ネット全盛だからこそ見直したい「運命の1冊」を探すプロセス:積読(つんどく)にも効果あり(4/4 ページ)
まとまった休暇には読書をしよう、と決意しても、思い通りにいかないことも多い。どんなビジネス書を選び、どう読んだらいいのか。書籍ダイジェストサービス「SERENDIP」を運営する“選書”のプロに聞いた。
「積読(つんどく)」も無駄ではない
――そのように興味を持って本を買っても、なかなか読めず「積読(つんどく)」の状態になってしまう……。そんな悩みも多いですね。

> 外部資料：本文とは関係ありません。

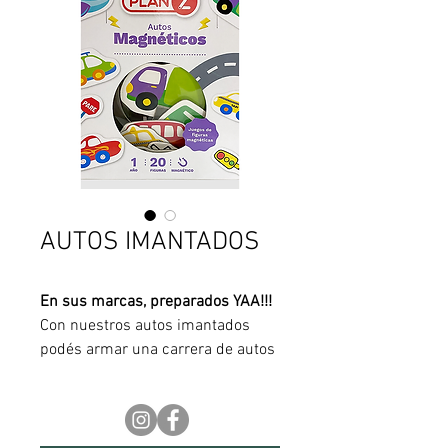
AUTOS IMANTADOS
En sus marcas, preparados YAA!!!
Con nuestros autos imantados
podés armar una carrera de autos
donde quieras! Los juegos de
figuras ayudan a desarrollar
habilidades motrices, de ubicación
espacial, del habla y la creatividad.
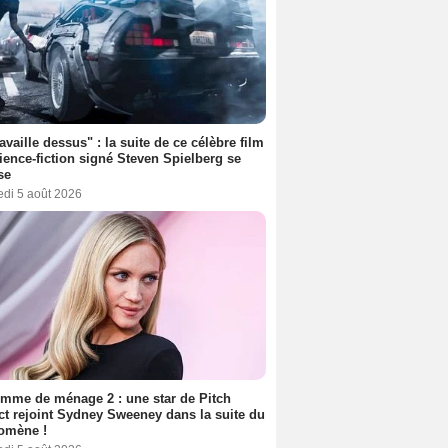
ravaille dessus" : la suite de ce célèbre film
ience-fiction signé Steven Spielberg se
se
edi 5 août 2026
mme de ménage 2 : une star de Pitch
ct rejoint Sydney Sweeney dans la suite du
omène !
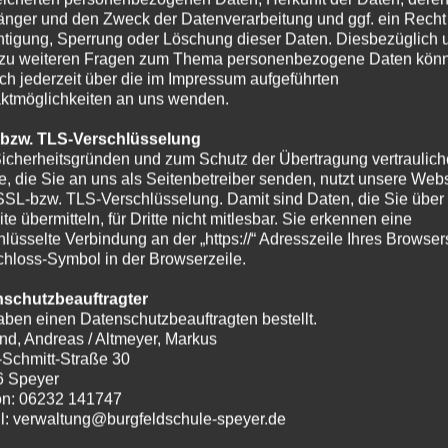
nger und den Zweck der Datenverarbeitung und ggf. ein Recht
htigung, Sperrung oder Löschung dieser Daten. Diesbezüglich 
zu weiteren Fragen zum Thema personenbezogene Daten kön
ich jederzeit über die im Impressum aufgeführten
ktmöglichkeiten an uns wenden.
 bzw. TLS-Verschlüsselung
icherheitsgründen und zum Schutz der Übertragung vertraulich
te, die Sie an uns als Seitenbetreiber senden, nutzt unsere Webs
SSL-bzw. TLS-Verschlüsselung. Damit sind Daten, die Sie über
te übermitteln, für Dritte nicht mitlesbar. Sie erkennen eine
hlüsselte Verbindung an der „https://“ Adresszeile Ihres Browse
hloss-Symbol in der Browserzeile.
nschutzbeauftragter
aben einen Datenschutzbeauftragten bestellt.
nd, Andreas / Altmeyer, Markus
-Schmitt-Straße 30
6 Speyer
on: 06232 141747
l: verwaltung@burgfeldschule-speyer.de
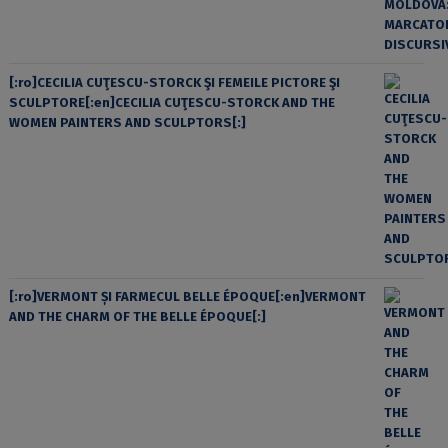
[:ro]CECILIA CUŢESCU-STORCK ŞI FEMEILE PICTORE ŞI
SCULPTORE[:en]CECILIA CUŢESCU-STORCK AND THE
WOMEN PAINTERS AND SCULPTORS[:]
[:ro]VERMONT ȘI FARMECUL BELLE ÉPOQUE[:en]VERMONT
AND THE CHARM OF THE BELLE ÉPOQUE[:]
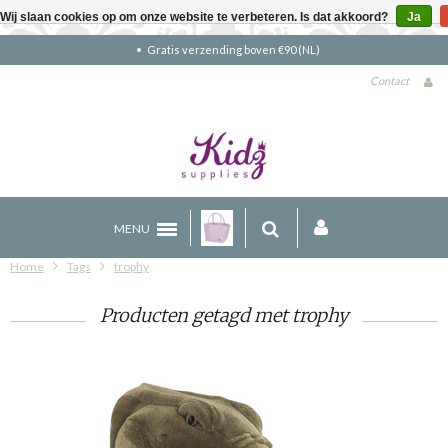
Wij slaan cookies op om onze website te verbeteren. Is dat akkoord?
Ja
Gratis verzending boven €90 (NL)
Contact
MENU
Home
Tags
trophy
Producten getagd met trophy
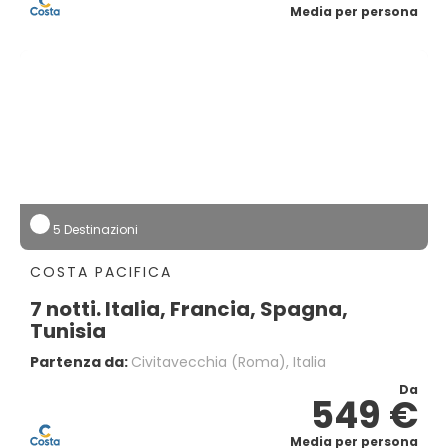
Media per persona
5 Destinazioni
COSTA PACIFICA
7 notti. Italia, Francia, Spagna,
Tunisia
Partenza da:
Civitavecchia (Roma), Italia
Da
549 €
Media per persona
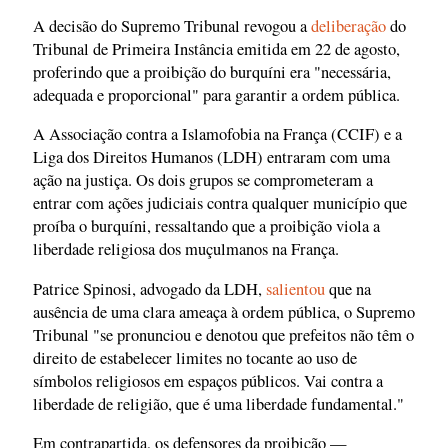
A decisão do Supremo Tribunal revogou a
deliberação
do
Tribunal de Primeira Instância emitida em 22 de agosto,
proferindo que a proibição do burquíni era "necessária,
adequada e proporcional" para garantir a ordem pública.
A Associação contra a Islamofobia na França (CCIF) e a
Liga dos Direitos Humanos (LDH) entraram com uma
ação na justiça. Os dois grupos se comprometeram a
entrar com ações judiciais contra qualquer município que
proíba o burquíni, ressaltando que a proibição viola a
liberdade religiosa dos muçulmanos na França.
Patrice Spinosi, advogado da LDH,
salientou
que na
ausência de uma clara ameaça à ordem pública, o Supremo
Tribunal "se pronunciou e denotou que prefeitos não têm o
direito de estabelecer limites no tocante ao uso de
símbolos religiosos em espaços públicos. Vai contra a
liberdade de religião, que é uma liberdade fundamental."
Em contrapartida, os defensores da proibição —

読んでいない本が積み上がっているのは、悪いことではありません。読んでいなくても、それが目に入る場所にあれば効果はあります。「まだ読んでない」「読んでみたい」と思っていれば、その本のテーマに関してアンテナが立ちます。すると、そのテーマに関する情報が外から入ってきたときに反応できます。積読も無駄ではありません。身になっているのです。
――ビジネス書を読んでも「すぐに忘れてしまう」という悩みもあります。
読んだ後に、その本について人に話せばいいと思います。誰かに教えてあげるためにアウトプットすれば、自分の頭にも定着します。また、内容を話すことで、自分がその本のどの部分に心を動かされたか、ということなども分かります。他の人の反応や感想を知ることができるのもメリットです。
――あまり構えず、本との出会いを楽しむ方がいいんですね。
自分にとって「いい本」に出会えたら運命です。そこまでのプロセスを楽しめばいいのではないでしょうか。
ネットで何でも検索できる時代になり、最短距離で“解”にたどり着こうと考える傾向が強くなったように思います。ですが、多様性が重視されるようになった今は“解がない時代”とも言えます。ときには寄り道もしながら、いろんなものを吸収することが、いいアウトプットにつながるのではないかと思います。